Considering the sheer number of small models that fit inside a 6GB VRAM graphics card, I had plenty of options at my disposal. Since I wanted decent response times without the accuracy drawbacks of running sub-2B LLMs, I went with Gemma 4 E4B in the end. I already had the LLM’s GGUF files on my PC, so I quickly transferred them to my llama.cpp container over SCP instead of downloading them again.

Then, I navigated to the freshly-compiled /build/bin directory within my llama.cpp folder and executed ./llama-server -m “/root/models/gemma-4-E4B-it-Q4_K_M.gguf” –mmproj “/root/models/mmproj-gemma-4-E4B-it-BF16.gguf” -c 100000 –host 0.0.0.0 –port 8082 -ngl 999 –webui-mcp-proxy to get Gemma 4 E4B up and running, with the –ngl 999 forcing the inference engine to use the GPU, –mmproj arming it with vision capabilities (and another GGUF file) and –webui-mcp-proxy letting me use MCP servers with it.

Speed-wise, I was pleasantly surprised to see this LLM clobbering away at 30+ tokens/second.
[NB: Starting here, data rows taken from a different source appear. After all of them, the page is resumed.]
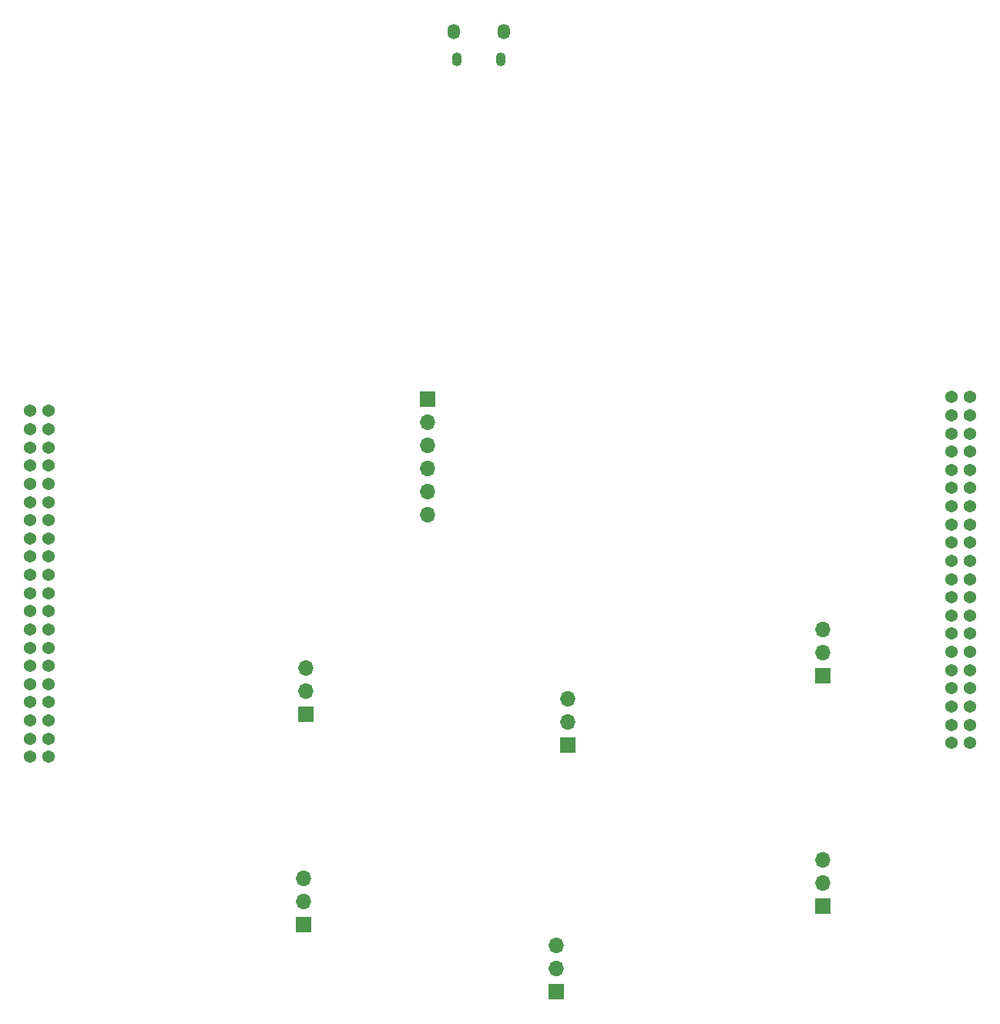
<source format=gbr>
%TF.GenerationSoftware,KiCad,Pcbnew,7.0.7*%
%TF.CreationDate,2024-02-25T10:58:23-08:00*%
%TF.ProjectId,Core-board 2,436f7265-2d62-46f6-9172-6420322e6b69,rev?*%
%TF.SameCoordinates,Original*%
%TF.FileFunction,Soldermask,Bot*%
%TF.FilePolarity,Negative*%
%FSLAX46Y46*%
G04 Gerber Fmt 4.6, Leading zero omitted, Abs format (unit mm)*
G04 Created by KiCad (PCBNEW 7.0.7) date 2024-02-25 10:58:23*
%MOMM*%
%LPD*%
G01*
G04 APERTURE LIST*
%ADD10R,1.700000X1.700000*%
%ADD11O,1.700000X1.700000*%
%ADD12O,1.350000X1.700000*%
%ADD13O,1.100000X1.500000*%
%ADD14C,1.371600*%
G04 APERTURE END LIST*
D10*
%TO.C,J9*%
X137782500Y-110465000D03*
D11*
X137782500Y-107925000D03*
X137782500Y-105385000D03*
%TD*%
D10*
%TO.C,J8*%
X165785000Y-102900000D03*
D11*
X165785000Y-100360000D03*
X165785000Y-97820000D03*
%TD*%
D12*
%TO.C,J3*%
X130680000Y-32120000D03*
D13*
X130370000Y-35120000D03*
X125530000Y-35120000D03*
D12*
X125220000Y-32120000D03*
%TD*%
D14*
%TO.C,J1*%
X78650000Y-73800000D03*
X80650000Y-73800000D03*
X78650000Y-75800000D03*
X80650000Y-75800000D03*
X78650000Y-77800000D03*
X80650000Y-77800000D03*
X78650000Y-79800000D03*
X80650000Y-79800000D03*
X78650000Y-81800000D03*
X80650000Y-81800000D03*
X78650000Y-83800000D03*
X80650000Y-83800000D03*
X78650000Y-85800000D03*
X80650000Y-85800000D03*
X78650000Y-87800000D03*
X80650000Y-87800000D03*
X78650000Y-89800000D03*
X80650000Y-89800000D03*
X78650000Y-91800000D03*
X80650000Y-91800000D03*
X78650000Y-93800000D03*
X80650000Y-93800000D03*
X78650000Y-95800000D03*
X80650000Y-95800000D03*
X78650000Y-97800000D03*
X80650000Y-97800000D03*
X78650000Y-99800000D03*
X80650000Y-99800000D03*
X78650000Y-101800000D03*
X80650000Y-101800000D03*
X78650000Y-103800000D03*
X80650000Y-103800000D03*
X78650000Y-105799900D03*
X80650000Y-105799900D03*
X78650000Y-107799900D03*
X80650000Y-107799900D03*
X78650000Y-109799900D03*
X80650000Y-109799900D03*
X78650000Y-111799900D03*
X80650000Y-111799900D03*
X179920000Y-72263169D03*
X181920000Y-72263169D03*
X179920000Y-74263169D03*
X181920000Y-74263169D03*
X179920000Y-76263169D03*
X181920000Y-76263169D03*
X179920000Y-78263169D03*
X181920000Y-78263169D03*
X179920000Y-80263069D03*
X181920000Y-80263069D03*
X179920000Y-82263069D03*
X181920000Y-82263069D03*
X179920000Y-84263069D03*
X181920000Y-84263069D03*
X179920000Y-86263069D03*
X181920000Y-86263069D03*
X179920000Y-88263069D03*
X181920000Y-88263069D03*
X179920000Y-90263069D03*
X181920000Y-90263069D03*
X179920000Y-92263069D03*
X181920000Y-92263069D03*
X179920000Y-94263069D03*
X181920000Y-94263069D03*
X179920000Y-96263069D03*
X181920000Y-96263069D03*
X179920000Y-98263069D03*
X181920000Y-98263069D03*
X179920000Y-100263069D03*
X181920000Y-100263069D03*
X179920000Y-102263069D03*
X181920000Y-102263069D03*
X179920000Y-104263069D03*
X181920000Y-104263069D03*
X179920000Y-106263069D03*
X181920000Y-106263069D03*
X179920000Y-108263069D03*
X181920000Y-108263069D03*
X179920000Y-110263069D03*
X181920000Y-110263069D03*
%TD*%
D10*
%TO.C,J5*%
X108957500Y-107092000D03*
D11*
X108957500Y-104552000D03*
X108957500Y-102012000D03*
%TD*%
D10*
%TO.C,J7*%
X136490000Y-137625000D03*
D11*
X136490000Y-135085000D03*
X136490000Y-132545000D03*
%TD*%
D10*
%TO.C,J4*%
X122300000Y-72450000D03*
D11*
X122300000Y-74990000D03*
X122300000Y-77530000D03*
X122300000Y-80070000D03*
X122300000Y-82610000D03*
X122300000Y-85150000D03*
%TD*%
D10*
%TO.C,J2*%
X165765000Y-128240000D03*
D11*
X165765000Y-125700000D03*
X165765000Y-123160000D03*
%TD*%
D10*
%TO.C,J6*%
X108725000Y-130265000D03*
D11*
X108725000Y-127725000D03*
X108725000Y-125185000D03*
%TD*%
M02*

</source>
Sure, its token generation speeds are one-third of what I’m used to on my RTX 3080 Ti, but they’re nothing to scoff at, either. Even if I were to pair my GTX 1060 + Gemma 4 E4B setup with Home Assistant, it’d be responsive enough to answer my queries in real-time. I’ve previously tested Gemma 4 E4B for everything from image recognition and summarization to RAG (with nomic-embed-text providing the embedding capabilities) searches, and it holds up surprisingly well for each task.

Trading ChatGPT for a local LLM added some much-needed privacy to my productivity tasks

Asking Gemma 4 E4B to summarize a bookmarked web page

If you’re wondering why I’m willing to take so many measures to replace ChatGPT with a self-hosted model, it all boils down to privacy. Sure, ChatGPT may have free tiers, but I’d rather not deal with the privacy implications of using an LLM that runs on some company’s servers to perform inference tasks on my data.

For example, I’ve paired Gemma 4 E4B with my Paperless-ngx pipeline, where Paperless-GPT handles all the OCR tasks and Paperless AI provides contextual chat and tagging tools. Besides the pay-as-you-go pricing of ChatGPT’s API, tossing my bank documents, ID cards, or academic records into this setup would be a privacy nightmare. To a lesser extent, this also applies to my Open Notebook research, Karakeep bookmarks, Open WebUI voice assistant, and Blinko notes, as I wouldn’t want ChatGPT to keep tabs on my productivity workflows.